BEGIN

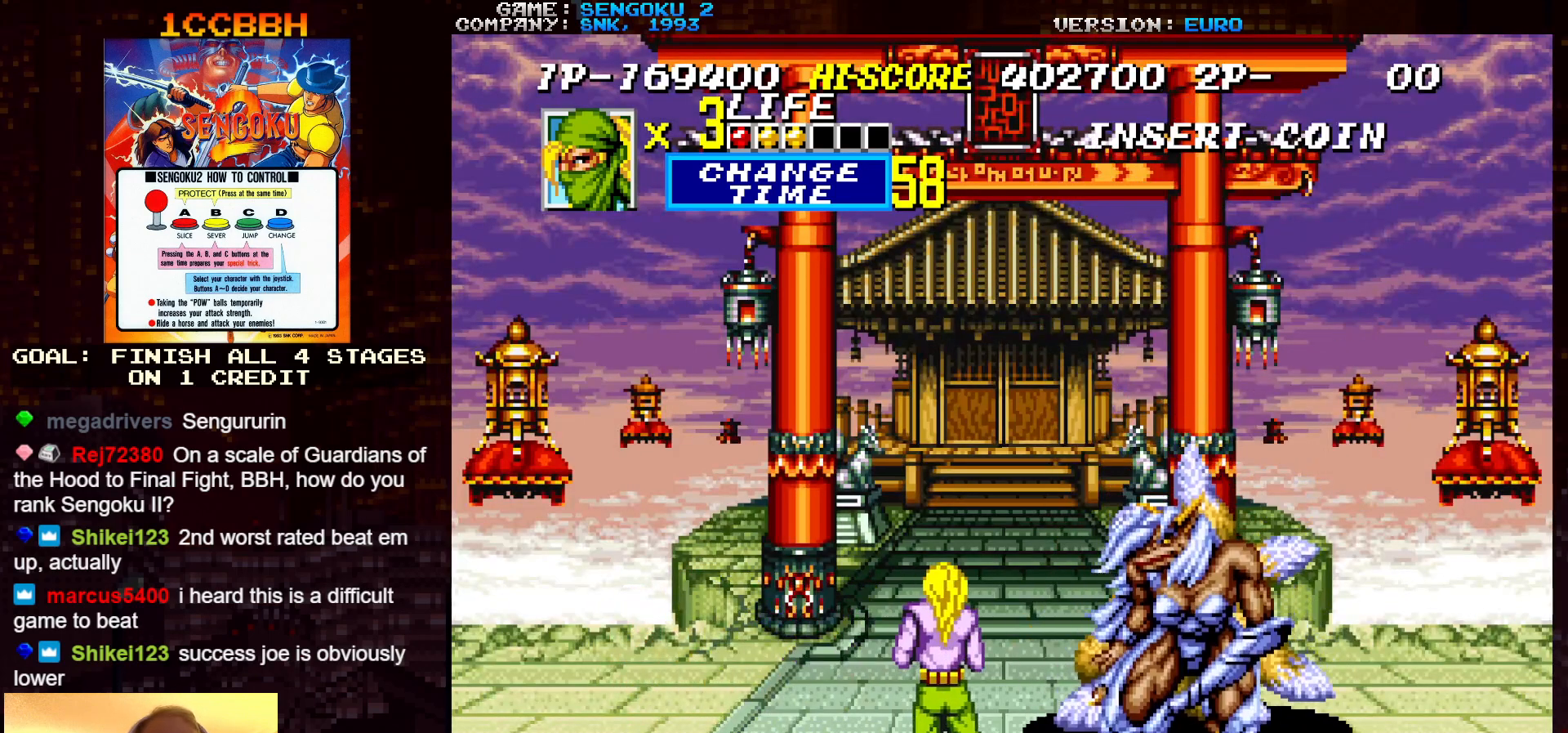
{"buttons": [], "left_stick": "right", "events": [[200, "SQUARE", "down"], [317, "SQUARE", "up"]]}
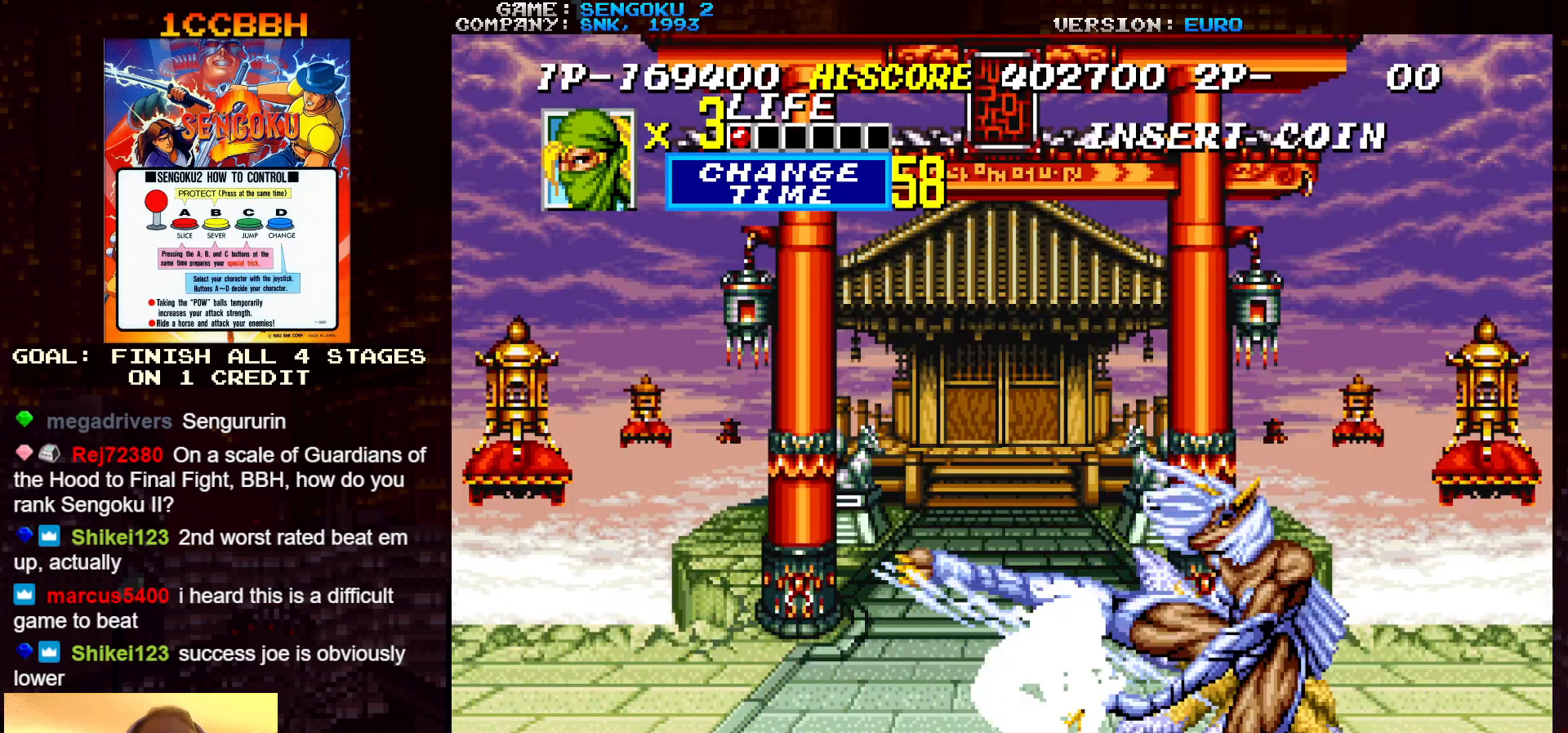
{"buttons": [], "left_stick": "right", "events": [[400, "SQUARE", "down"], [483, "SQUARE", "up"]]}
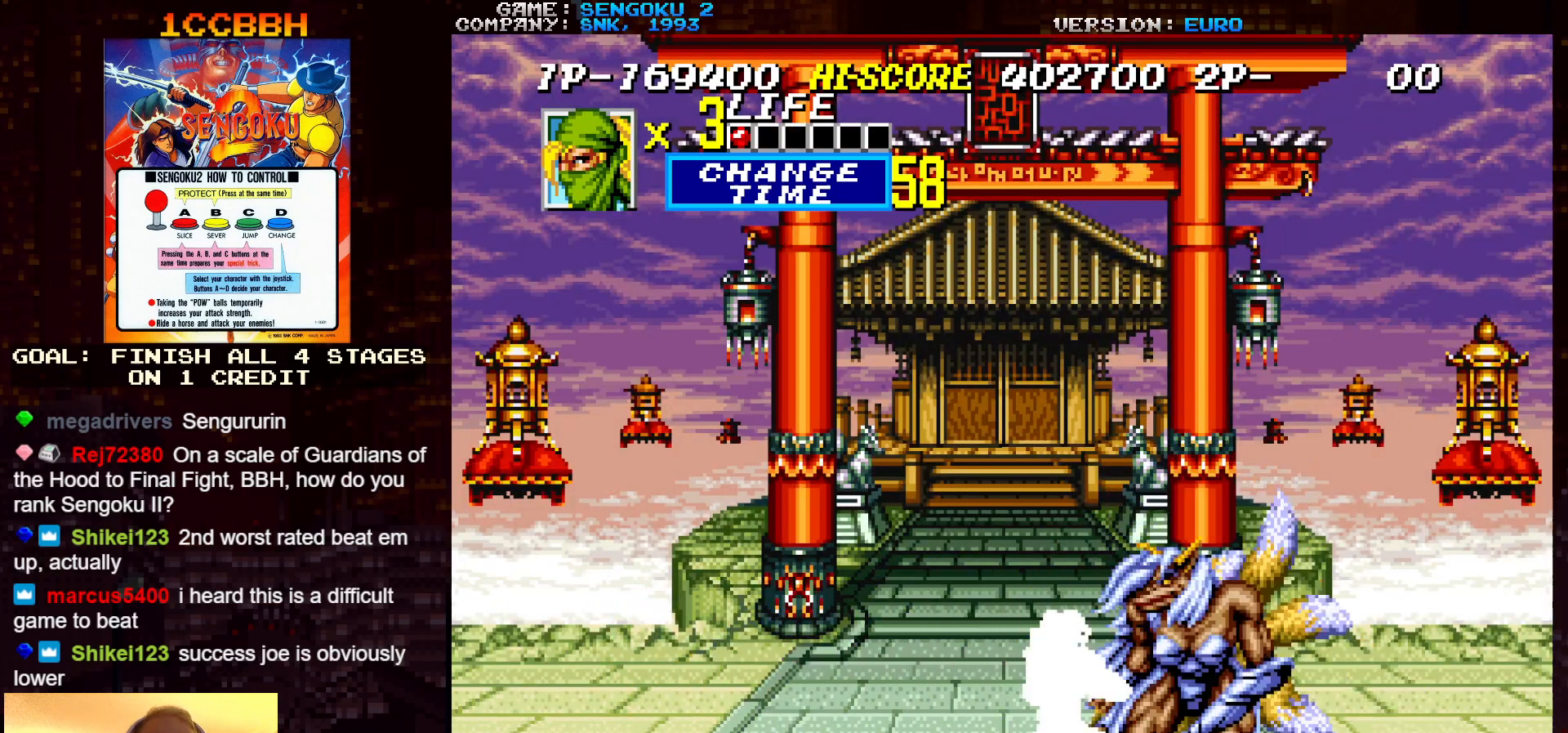
{"buttons": ["SQUARE"], "left_stick": "right", "events": [[500, "SQUARE", "down"]]}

END

■ TASK DESCRIPTION: Without copying any picture, write out all of the material exactly as it reads.

■ RESULT BELOW:
{"buttons": [], "left_stick": "right", "events": [[200, "SQUARE", "down"], [317, "SQUARE", "up"]]}
{"buttons": [], "left_stick": "right", "events": [[400, "SQUARE", "down"], [483, "SQUARE", "up"]]}
{"buttons": ["SQUARE"], "left_stick": "right", "events": [[500, "SQUARE", "down"]]}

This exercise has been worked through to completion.